Aug 31, 2009

Where the (Retail) World is Going?

In his column Consumed for the New York Times Sunday Magazine, Rob Walker offers us a glimpse of our business future as seen by private-equity. It is a rather unsettling world of The Pure Brand. No assets, no employees. Just a website, a handful of trademarks, and hopefully millions of loyal shoppers.

Of course, as Walker’s article indirectly points out, private equity is uninterested in actually building such a brand. Their preference is to ride the brand down post-bankruptcy. Walker focuses on Linens ‘n Things, which has been “reopened” on the Web by its new PE co-owners, Gordon Brothers and Hilco Consumer Capital, who picked up just the name and site for $1 million. Prior to that, of course, LNT had built its brands by spending $ billions on stores, advertising, infrastructure, and staff over several decades. The residual of that considerable effort is a brand people continue to recognize, visions of domestic goods-laden store floors still stuck in their heads. Over time, those memories will fade however, and the question is whether Web-based brand-building can noticeably slow this inevitable deterioration.
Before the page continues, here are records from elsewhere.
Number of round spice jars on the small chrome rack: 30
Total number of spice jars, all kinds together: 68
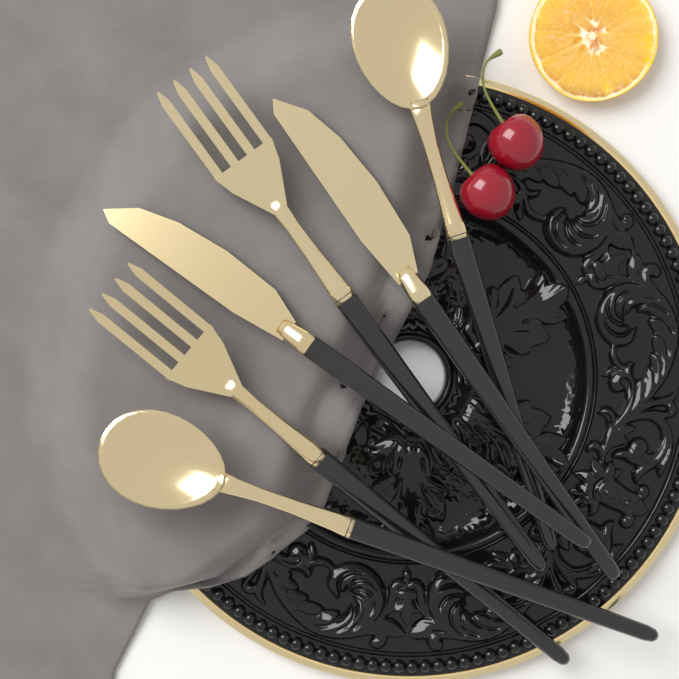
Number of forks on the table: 2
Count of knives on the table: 2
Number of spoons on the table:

Walker sums up with a quote from Gordon Brothers’ Paul Venezia:

“The economy is cleansing business right now.” The new Linens ’n Things, Venezia argues, is a model of efficiency, offering competitive prices and freeing business from the cumbersome liabilities that come with big-box leases, pricey brand-building campaigns — or a work force. “It really reflects,” he says, “where the world is going.”

Meantime, Smith & Hawken is also liquidating its stores and inventory. But S&H has already taken its site off the Internet and, as far as we know, has no plans to reopen as an asset-less venue. Maybe someone will try to resuscitate it as a sleeper brand someday.

Virtual/online or oblivion. Are those really the only two paths left to struggling retailers?